**Your task:** Go through the entries below and return every line that contains "layout".

**Excerpted data:**
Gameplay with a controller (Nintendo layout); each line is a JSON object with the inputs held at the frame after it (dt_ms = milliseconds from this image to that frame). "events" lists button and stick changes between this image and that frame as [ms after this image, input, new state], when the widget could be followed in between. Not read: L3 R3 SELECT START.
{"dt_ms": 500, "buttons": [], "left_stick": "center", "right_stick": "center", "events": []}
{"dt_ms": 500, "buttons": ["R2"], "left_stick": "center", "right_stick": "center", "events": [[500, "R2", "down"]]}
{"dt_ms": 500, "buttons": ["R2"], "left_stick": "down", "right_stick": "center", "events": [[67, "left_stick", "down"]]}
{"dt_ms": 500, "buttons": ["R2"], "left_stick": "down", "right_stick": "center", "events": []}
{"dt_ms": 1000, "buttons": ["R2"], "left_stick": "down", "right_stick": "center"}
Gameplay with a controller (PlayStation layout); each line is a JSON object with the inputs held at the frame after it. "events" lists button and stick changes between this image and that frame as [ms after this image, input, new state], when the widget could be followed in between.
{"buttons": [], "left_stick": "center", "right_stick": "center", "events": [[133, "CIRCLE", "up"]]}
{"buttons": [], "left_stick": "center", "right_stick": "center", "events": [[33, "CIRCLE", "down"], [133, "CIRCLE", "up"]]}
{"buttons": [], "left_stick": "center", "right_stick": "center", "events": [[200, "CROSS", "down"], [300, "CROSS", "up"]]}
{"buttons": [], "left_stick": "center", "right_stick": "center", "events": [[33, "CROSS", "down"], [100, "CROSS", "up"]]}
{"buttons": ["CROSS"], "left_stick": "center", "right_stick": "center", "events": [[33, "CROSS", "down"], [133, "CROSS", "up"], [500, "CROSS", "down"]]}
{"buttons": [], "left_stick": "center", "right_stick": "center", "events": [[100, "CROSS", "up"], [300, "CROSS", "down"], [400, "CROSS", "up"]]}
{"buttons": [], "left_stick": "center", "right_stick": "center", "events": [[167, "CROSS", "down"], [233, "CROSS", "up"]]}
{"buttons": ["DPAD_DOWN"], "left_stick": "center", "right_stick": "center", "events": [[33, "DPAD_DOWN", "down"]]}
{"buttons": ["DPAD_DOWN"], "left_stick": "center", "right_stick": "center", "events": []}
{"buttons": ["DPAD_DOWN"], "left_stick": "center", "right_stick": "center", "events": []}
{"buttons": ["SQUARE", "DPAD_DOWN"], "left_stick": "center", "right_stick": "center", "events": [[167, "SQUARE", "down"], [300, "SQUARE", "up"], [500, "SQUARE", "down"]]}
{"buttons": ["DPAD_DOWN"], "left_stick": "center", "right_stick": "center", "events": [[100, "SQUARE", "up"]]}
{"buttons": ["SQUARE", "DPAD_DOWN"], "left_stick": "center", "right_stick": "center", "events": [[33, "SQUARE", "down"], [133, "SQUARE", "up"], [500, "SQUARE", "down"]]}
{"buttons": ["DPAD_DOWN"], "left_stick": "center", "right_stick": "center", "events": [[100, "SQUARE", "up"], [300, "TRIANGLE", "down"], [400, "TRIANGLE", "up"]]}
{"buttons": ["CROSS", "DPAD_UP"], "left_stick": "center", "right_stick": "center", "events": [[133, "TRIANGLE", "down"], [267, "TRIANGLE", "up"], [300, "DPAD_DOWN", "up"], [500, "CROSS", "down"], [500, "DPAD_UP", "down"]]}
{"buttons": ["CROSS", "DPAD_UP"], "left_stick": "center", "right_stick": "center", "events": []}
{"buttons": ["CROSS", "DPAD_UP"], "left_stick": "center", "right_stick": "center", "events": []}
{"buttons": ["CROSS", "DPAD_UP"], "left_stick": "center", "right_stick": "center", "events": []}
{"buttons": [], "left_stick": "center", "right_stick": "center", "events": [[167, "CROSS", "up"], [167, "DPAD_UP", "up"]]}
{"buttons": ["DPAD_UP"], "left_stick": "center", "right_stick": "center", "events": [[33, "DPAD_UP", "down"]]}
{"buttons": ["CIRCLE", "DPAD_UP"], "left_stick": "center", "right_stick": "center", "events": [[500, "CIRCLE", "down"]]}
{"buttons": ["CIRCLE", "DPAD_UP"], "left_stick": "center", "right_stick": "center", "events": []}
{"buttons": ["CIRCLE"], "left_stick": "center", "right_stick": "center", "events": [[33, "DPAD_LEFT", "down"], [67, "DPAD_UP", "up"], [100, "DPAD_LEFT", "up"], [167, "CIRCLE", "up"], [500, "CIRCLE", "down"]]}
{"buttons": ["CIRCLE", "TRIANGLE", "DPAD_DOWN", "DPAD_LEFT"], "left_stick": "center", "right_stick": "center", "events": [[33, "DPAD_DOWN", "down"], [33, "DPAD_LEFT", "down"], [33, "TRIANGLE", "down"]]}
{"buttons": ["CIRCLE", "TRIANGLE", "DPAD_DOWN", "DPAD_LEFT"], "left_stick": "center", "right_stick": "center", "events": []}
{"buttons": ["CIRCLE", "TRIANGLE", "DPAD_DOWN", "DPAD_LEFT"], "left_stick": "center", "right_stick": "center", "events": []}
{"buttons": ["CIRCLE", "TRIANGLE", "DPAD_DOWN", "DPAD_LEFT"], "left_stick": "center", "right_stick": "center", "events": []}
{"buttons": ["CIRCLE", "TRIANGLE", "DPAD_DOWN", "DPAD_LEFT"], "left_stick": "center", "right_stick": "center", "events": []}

**Task response:**
Gameplay with a controller (Nintendo layout); each line is a JSON object with the inputs held at the frame after it (dt_ms = milliseconds from this image to that frame). "events" lists button and stick changes between this image and that frame as [ms after this image, input, new state], when the widget could be followed in between. Not read: L3 R3 SELECT START.
Gameplay with a controller (PlayStation layout); each line is a JSON object with the inputs held at the frame after it. "events" lists button and stick changes between this image and that frame as [ms after this image, input, new state], when the widget could be followed in between.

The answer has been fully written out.